Drivers of new petrol, diesel and hybrid vehicles will face far higher first year VED charges after today’s Budget – with most rates doubling.
The government has announced that it will be increasing the first year VED rates for new cars in an attempt to widen the gap between ‘higher polluting’ vehicles and EVs.
Drivers pay a first year tax rate for their new car depending on how much CO2 it emits. Currently EVs do not pay anything, cars emitting 111g-150g/km pay £220 and those emitting more than 255g/km pay £2,745 in the first year.
EV buyers are set to pay £10 for their first year’s VED rate from April – and that rate is now frozen.
All other rates will be increasing significantly with the first year charge payable on petrol, diesel and hybrid vehicles pushed up.
A Treasury spokesperson explained that means, from April next year, a new Ford Puma driver can expect a first year VED rate to rise from £220 to £440, while a Range Rover buyer will pay as much as £5,490 – up from £2,745 – for their first year.
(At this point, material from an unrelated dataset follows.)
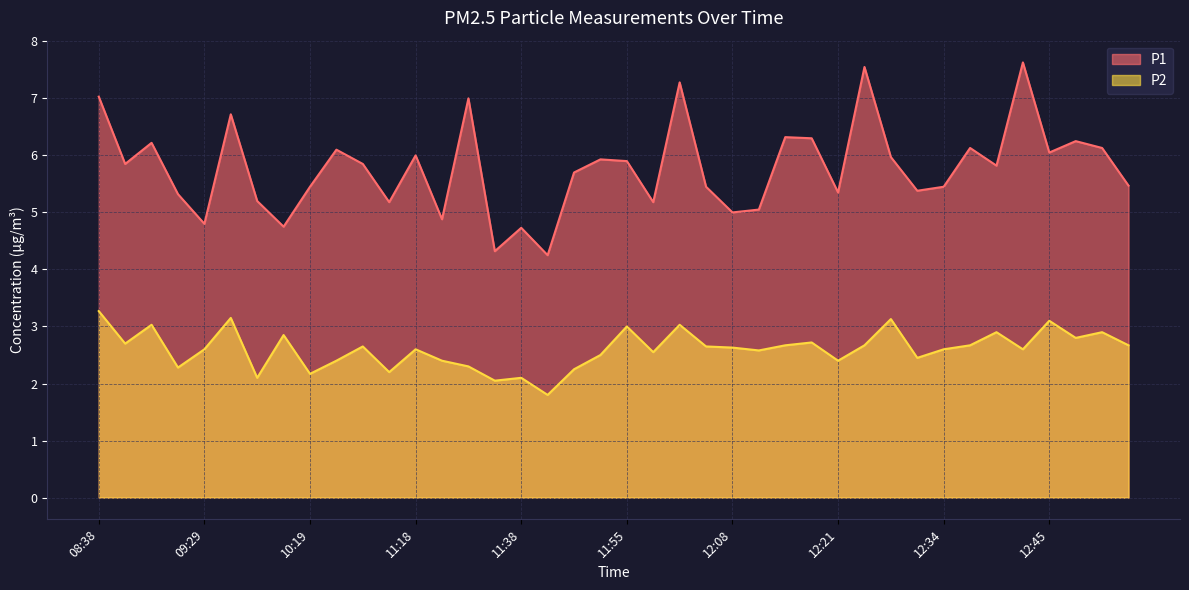

What is the difference between the highest and lowest values at 09:24?

3.2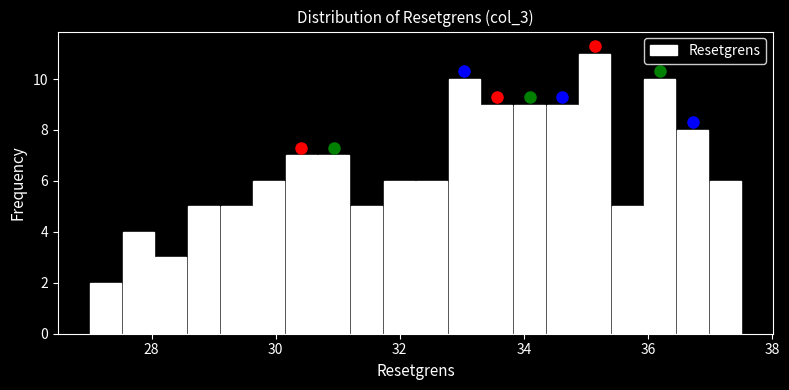

Read against the x-axis, roughly where is the centre of the tallest bar?

35.2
The Expensive Car Supplement, which sees buyers of new cars costing more than £40,000 pay an additional £410 a year for the first five years, will not be extended to electric cars either.
However, the government said it may consider implementing this rate for EVs at a future ‘fiscal event’.
Chancellor Rachel Reeves told MPs in her Budget statement: ‘To help drive the transition to electric vehicles the government is strengthening incentives to purchase EVs by widening the differentials in Vehicle Excise Duty First Year Rates between EVs and hybrids or internal combustion engine cars.
‘The government is also maintaining EV incentives in the Company Car Tax regime and extending 100% First Year Allowances for zero emission cars and EV charge points for a further year.’
Baroness Parminter, chair of the House of Lords Environment and Climate Change Committee’s inquiry into Electric Vehicles, was disappointed the government did not go further.
She told Car Dealer: ‘I welcome the fact that in addition to maintaining existing company car incentives, the government has introduced new measures to incentivise consumers purchasing EVs, which the committee called for in its report.
‘However, disappointingly, there has been no equalisation of VAT for home and on street charging.
‘In reality, this means that for the 40% of those without off street charging the costs of driving an EV will be more. As well as putting off those thinking of getting an electric vehicle, we know net zero measures need to be seen as fair and could be used to stoke division by those who oppose net zero targets.’
SMMT chief executive Mike Hawes was equally disappointed the government did not go further and offer any real help to EV buyers.
He said: ‘The lack of substantive measures to support the new car market – in particular for electrified vehicles – is hugely disappointing.
‘We welcome the extension of the Plug-in Van Grant and company car tax benefits, but these alone cannot drive the growth in demand needed.
‘With the sector challenged to deliver the world’s most ambitious EV transition targets, achievement of those targets is in serious doubt.
‘There must be an urgent review of the market and regulation, else the cost will soon be felt in reduced UK investment, economic growth and jobs.’
James Court, CEO of Electric Vehicle Association England, added: ‘It is great to see the Chancellor backing electric vehicles in her Budget, with both an extension to the company car tax and changes to VED.’
While Edmund Kind, AA president, said: ‘The AA also welcomes continued incentives for EV drivers via an extension of the company car benefit in kind incentives for EVs to 2028 and increased differentials in vehicle excise duty for EVs. This will give incentives to go green.’
The chancellor also said the 5p cut to fuel duty will be kept into next year. Reeves said it would be the ‘wrong choice’ to increase it. She said keeping the cut and freezing it again will cost £3 billion.